The research which this conflict of cases has given rise to brings to the notice of the Court two authorities which seem not to have occurred to the Court in Goodman v. Smith, but which settle the construction of the act of 1715, and furnish a direct analogy and authority for the construction of the act of 1789. The cases are Godley v. Taylor, 14 N.C. 178, and Bailey v.

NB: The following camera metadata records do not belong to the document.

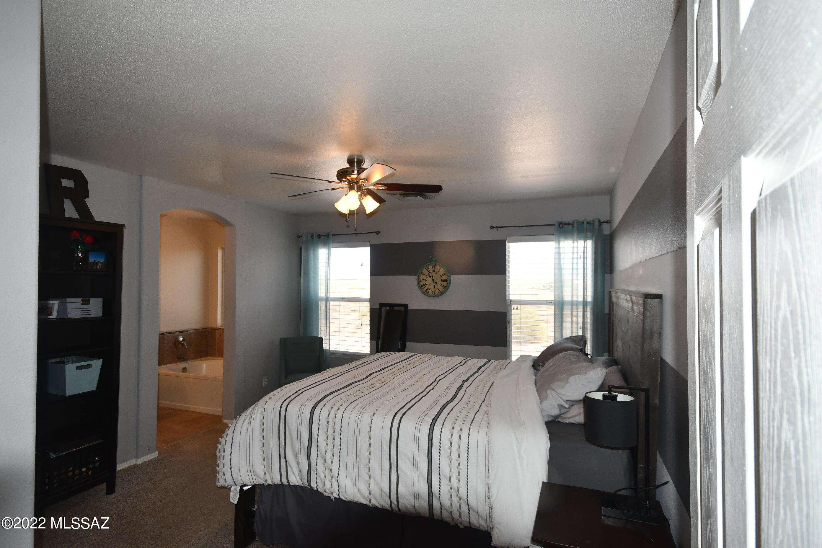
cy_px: 274
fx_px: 434
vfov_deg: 64.6
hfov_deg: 86.9
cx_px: 411
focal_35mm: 19
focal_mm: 13
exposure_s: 1/250
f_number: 7.1
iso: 800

Shannonhouse, 16 N.C. 416; and it is settled that, notwithstanding the broad terms of the act of 1715, an executor or administrator cannot protect himself from a recovery by a creditor who had failed to sue until after the expiration of seven years, unless he avers and proves that he has paid over the surplus assets to the treasury as required to do by the act of 1784, or to the trustees of the University by the act of 1809, and the court adopted the principle that in the construction of the act of 1715, the ninth section of that act, and the act of 1784 and 1809, are to be taken into consideration, and that one who fails to do an act which the law requires of him for the (331) benefit of another cannot bar the recovery of the latter, because he has not provided him with the remedy, which the law contemplated, and made it his duty to do as an implied condition precedent to the protection which he claims.
We now consider the question settled, both on principle and authority, and concur with his Honor in the opinion that the plaintiff's right to recover against the defendant, Mrs. Eason, was not barred, as she still retains the assets.
PER CURIAM. Affirmed.
Cited: Rowland v. Windley, 82 N.C. 134; McKeithan v. McGill, 83 N.C. 518; Cox v. Cox, 84 N.C. 142; Rogers v. Grant, 88 N.C. 444; Morris v. Syme, ib., 456; Little v. Duncan, 89 N.C. 419; Glover v. Flowers, 95 N.C. 59; Smith v. Brown, 101 N.C. 351; Bobbitt v. Jones, 107 N.C. 662; Self v. Shugart, 135 N.C. 197.